● TEXT UNDER STUDY:
# Crate Mats



## Marv Baumer (Aug 4, 2003)

Looking for chew proof mats for my dog box.
I have one young male that thinks the stall mats from Tractor Supply or Sams are dog treats.
I think that there is a horse stall wash mat that is made from recycled tires that might be tough enough but have not been able to find anything on the web.
I have tried to contact Nats Mats who have a link on WRC but the e-mail address is not valid.
If anyone knows how to contact them I would appreciate the info.


----------



## MardiGras (Feb 9, 2004)

Sent you a PM


----------



## dlybeck (Aug 30, 2005)

*Chew Proof Dog Mats*

Go to www.natsmats.com

Mike Walsh of Texas owns the company. I understand that his mats are absolutely chew proof.


----------



## Steve Hester (Apr 14, 2005)

My wife has the Nat's Mats in her Fiberpro dog box. They are actually squares that snap together. The only thing I don't like about them is they are not very flexible at all and are very hard to get through the doors of the dog box when you want to take them out for cleaning. I have to take them apart to get them out. And they don't really provide any cushion for the dog as they are a relatively hard plastic material.


----------



## DKR (May 9, 2003)

I went by a place that did repairs and sales of higher end horse trailers and asked if they might have any stall mat scraps. The manager took me out back and said over there, I took a couple of minutes and pulled enough pieces for three of my holes. :shock: I asked the manager how much I owed him, he said nothing. 

They are about a half inch thick of solid rubber so I used a box knife to cut the pieces to fit, they are about a year old and still look like the day I cut them. The down side is they are heavy, each one weighs about 25 pounds so you have a little hassle when you want to get them out.


----------



## EricW (Aug 6, 2005)

Nat's Mat's has soft mats, not sure if they are chew proof though.


----------



## duxmn (Nov 17, 2004)

● WORK TASK: In the crate mats thread, who owns the company that makes Nat's Mats?

● PROVIDED INFORMATION:
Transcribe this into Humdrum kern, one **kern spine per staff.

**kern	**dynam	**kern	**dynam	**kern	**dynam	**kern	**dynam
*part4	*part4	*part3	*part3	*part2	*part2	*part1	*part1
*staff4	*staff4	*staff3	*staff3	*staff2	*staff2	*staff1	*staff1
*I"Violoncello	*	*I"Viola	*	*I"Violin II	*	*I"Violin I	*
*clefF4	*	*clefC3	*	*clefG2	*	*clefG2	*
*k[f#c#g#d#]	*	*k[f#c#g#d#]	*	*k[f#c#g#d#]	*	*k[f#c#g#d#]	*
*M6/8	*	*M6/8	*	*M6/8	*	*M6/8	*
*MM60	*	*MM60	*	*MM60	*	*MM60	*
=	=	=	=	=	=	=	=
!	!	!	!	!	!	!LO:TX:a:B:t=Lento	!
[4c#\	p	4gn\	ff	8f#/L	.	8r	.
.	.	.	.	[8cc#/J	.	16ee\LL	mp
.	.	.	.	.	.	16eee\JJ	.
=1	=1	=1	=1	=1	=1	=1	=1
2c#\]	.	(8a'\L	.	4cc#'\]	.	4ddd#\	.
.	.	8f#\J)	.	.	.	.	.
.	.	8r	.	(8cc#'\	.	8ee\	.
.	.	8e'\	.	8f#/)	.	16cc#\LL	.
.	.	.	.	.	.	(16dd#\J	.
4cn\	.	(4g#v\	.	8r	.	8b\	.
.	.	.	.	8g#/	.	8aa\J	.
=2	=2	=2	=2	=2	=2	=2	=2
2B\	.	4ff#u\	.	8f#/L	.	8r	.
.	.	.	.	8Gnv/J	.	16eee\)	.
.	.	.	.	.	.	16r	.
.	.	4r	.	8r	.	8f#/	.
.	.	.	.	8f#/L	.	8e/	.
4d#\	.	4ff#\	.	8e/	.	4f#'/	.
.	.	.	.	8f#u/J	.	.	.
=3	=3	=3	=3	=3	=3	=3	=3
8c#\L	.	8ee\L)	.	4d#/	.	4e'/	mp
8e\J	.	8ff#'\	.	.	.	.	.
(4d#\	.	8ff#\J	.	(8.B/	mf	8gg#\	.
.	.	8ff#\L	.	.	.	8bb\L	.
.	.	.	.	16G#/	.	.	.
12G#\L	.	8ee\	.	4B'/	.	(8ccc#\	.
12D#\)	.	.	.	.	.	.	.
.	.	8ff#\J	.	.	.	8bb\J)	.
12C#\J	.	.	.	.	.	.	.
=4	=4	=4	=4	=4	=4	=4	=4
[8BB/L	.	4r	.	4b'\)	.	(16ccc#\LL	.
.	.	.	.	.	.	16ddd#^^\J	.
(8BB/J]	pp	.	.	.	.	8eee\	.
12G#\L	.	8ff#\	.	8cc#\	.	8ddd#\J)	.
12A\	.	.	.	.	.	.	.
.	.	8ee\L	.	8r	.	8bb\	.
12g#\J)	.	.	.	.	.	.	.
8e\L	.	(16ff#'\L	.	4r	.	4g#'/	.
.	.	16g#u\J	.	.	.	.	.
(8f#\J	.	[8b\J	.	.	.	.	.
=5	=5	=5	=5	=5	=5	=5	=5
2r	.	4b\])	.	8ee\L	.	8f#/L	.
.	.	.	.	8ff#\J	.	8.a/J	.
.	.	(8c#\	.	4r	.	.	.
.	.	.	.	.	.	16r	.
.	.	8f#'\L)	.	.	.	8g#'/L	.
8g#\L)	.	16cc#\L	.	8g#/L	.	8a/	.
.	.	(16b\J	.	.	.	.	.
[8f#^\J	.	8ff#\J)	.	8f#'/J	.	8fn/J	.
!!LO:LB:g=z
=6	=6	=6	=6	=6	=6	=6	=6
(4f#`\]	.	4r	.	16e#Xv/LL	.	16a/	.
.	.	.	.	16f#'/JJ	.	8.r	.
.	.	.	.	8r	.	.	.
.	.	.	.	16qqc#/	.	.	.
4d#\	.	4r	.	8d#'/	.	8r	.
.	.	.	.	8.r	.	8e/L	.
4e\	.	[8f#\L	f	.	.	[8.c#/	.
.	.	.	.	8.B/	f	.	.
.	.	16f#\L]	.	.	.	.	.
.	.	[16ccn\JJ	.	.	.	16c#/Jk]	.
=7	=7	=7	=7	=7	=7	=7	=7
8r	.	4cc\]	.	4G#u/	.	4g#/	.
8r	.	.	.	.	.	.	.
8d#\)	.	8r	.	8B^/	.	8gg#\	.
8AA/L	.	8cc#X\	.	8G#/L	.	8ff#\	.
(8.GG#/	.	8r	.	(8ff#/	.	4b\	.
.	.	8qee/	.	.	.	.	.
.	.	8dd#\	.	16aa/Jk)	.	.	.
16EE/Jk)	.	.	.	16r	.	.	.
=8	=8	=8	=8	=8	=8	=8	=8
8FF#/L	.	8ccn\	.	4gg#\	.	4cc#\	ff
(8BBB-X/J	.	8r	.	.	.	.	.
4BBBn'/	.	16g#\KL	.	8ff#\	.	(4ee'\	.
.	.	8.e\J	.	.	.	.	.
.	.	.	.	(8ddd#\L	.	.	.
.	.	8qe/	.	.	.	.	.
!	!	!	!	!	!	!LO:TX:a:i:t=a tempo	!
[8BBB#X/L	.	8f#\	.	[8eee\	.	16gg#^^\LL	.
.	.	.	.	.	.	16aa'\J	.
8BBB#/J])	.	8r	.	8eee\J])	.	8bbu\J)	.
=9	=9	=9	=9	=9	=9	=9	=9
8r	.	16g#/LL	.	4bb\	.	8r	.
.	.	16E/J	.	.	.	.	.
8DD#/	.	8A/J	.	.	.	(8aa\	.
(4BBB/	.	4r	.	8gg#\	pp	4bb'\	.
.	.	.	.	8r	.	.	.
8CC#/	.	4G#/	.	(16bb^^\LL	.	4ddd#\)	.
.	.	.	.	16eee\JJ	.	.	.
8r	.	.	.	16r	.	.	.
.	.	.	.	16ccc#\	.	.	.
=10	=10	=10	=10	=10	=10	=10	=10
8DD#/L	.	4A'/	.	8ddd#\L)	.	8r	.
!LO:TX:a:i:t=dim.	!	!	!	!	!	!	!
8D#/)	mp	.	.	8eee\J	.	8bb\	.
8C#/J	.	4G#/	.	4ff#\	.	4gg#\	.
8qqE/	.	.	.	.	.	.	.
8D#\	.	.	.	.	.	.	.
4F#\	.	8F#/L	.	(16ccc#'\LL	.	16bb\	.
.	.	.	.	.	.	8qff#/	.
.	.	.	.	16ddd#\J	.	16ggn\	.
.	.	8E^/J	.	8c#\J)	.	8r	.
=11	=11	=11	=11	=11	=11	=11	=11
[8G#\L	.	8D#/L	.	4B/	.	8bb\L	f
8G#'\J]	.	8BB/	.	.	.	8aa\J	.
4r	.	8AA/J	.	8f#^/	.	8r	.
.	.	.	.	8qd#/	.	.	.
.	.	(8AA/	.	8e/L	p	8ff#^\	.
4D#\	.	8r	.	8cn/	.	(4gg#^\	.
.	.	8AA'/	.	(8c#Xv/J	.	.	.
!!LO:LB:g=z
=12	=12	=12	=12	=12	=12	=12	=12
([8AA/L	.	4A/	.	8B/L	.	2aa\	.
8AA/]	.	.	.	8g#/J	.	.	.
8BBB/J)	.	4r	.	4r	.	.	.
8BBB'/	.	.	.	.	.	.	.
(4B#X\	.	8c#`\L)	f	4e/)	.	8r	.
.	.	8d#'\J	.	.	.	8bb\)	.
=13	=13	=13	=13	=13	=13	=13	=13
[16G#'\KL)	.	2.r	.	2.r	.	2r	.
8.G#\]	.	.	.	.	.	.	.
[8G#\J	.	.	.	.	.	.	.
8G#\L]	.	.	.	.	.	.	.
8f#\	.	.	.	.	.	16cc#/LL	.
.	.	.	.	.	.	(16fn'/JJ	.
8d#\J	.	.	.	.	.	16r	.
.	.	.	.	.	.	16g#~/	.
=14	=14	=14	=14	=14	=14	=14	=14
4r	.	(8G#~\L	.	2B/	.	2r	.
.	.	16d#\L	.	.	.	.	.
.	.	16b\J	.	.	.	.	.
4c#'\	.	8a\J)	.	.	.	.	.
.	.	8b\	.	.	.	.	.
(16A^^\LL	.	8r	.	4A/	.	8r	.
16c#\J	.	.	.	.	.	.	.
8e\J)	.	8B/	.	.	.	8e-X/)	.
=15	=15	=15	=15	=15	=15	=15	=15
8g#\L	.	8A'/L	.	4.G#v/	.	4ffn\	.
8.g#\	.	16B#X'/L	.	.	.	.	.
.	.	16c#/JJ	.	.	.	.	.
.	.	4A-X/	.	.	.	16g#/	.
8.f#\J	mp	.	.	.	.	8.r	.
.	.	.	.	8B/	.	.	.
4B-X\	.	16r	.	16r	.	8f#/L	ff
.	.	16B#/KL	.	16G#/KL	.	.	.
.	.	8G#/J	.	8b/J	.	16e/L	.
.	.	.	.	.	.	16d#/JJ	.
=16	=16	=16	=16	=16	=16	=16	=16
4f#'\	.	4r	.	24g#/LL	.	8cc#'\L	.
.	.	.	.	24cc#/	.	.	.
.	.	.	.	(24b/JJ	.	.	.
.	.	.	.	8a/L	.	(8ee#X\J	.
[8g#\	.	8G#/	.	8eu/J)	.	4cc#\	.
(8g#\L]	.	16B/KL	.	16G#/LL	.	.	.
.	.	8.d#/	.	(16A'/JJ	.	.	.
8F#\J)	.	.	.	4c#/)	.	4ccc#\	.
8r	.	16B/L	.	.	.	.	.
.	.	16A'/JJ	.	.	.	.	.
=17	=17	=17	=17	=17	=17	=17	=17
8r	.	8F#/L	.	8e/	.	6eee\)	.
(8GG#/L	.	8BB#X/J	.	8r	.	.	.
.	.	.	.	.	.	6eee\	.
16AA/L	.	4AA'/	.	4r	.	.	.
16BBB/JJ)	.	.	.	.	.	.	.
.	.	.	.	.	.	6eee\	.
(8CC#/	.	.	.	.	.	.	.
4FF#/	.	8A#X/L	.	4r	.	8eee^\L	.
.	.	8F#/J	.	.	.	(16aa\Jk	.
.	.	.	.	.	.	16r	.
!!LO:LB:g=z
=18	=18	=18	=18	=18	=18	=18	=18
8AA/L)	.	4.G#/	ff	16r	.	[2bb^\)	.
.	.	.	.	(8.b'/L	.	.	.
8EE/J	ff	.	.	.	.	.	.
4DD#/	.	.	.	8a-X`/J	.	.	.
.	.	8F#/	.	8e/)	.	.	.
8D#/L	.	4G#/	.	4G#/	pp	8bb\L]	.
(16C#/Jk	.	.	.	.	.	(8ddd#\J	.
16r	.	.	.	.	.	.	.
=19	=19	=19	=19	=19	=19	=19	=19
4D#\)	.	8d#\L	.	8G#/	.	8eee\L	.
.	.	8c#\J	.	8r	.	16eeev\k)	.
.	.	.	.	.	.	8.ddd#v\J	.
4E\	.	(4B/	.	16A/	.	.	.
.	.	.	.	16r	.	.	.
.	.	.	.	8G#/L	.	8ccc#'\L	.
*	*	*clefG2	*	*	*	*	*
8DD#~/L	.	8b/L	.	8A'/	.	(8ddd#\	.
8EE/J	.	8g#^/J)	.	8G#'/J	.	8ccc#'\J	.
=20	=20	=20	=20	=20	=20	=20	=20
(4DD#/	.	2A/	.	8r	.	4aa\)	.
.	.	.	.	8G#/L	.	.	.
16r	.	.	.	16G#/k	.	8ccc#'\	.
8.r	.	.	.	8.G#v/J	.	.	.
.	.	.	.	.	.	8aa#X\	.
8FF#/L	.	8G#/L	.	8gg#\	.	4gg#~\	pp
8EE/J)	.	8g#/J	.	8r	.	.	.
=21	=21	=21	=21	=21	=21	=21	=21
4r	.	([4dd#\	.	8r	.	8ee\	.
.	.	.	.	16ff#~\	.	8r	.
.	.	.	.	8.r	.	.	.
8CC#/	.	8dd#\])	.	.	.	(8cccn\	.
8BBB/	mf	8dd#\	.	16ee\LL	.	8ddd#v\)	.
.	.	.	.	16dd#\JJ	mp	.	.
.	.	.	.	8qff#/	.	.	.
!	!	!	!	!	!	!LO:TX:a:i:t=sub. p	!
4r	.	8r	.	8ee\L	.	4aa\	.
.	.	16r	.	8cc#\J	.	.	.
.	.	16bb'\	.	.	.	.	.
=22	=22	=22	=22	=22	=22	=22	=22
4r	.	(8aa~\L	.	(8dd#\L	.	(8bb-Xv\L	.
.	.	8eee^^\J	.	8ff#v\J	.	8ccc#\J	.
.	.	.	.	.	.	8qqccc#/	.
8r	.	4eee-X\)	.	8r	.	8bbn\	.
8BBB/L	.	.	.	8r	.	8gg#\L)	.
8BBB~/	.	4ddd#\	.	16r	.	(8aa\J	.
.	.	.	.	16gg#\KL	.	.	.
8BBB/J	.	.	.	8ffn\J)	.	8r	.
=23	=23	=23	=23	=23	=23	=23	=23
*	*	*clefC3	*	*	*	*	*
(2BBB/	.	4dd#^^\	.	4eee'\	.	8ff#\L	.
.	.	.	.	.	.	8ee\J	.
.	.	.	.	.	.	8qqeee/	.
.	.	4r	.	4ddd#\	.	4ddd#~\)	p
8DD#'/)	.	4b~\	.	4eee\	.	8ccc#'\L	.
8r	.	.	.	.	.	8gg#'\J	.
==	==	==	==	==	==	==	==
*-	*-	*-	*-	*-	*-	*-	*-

● YOUR RESPONSE: Mike Walsh of Texas.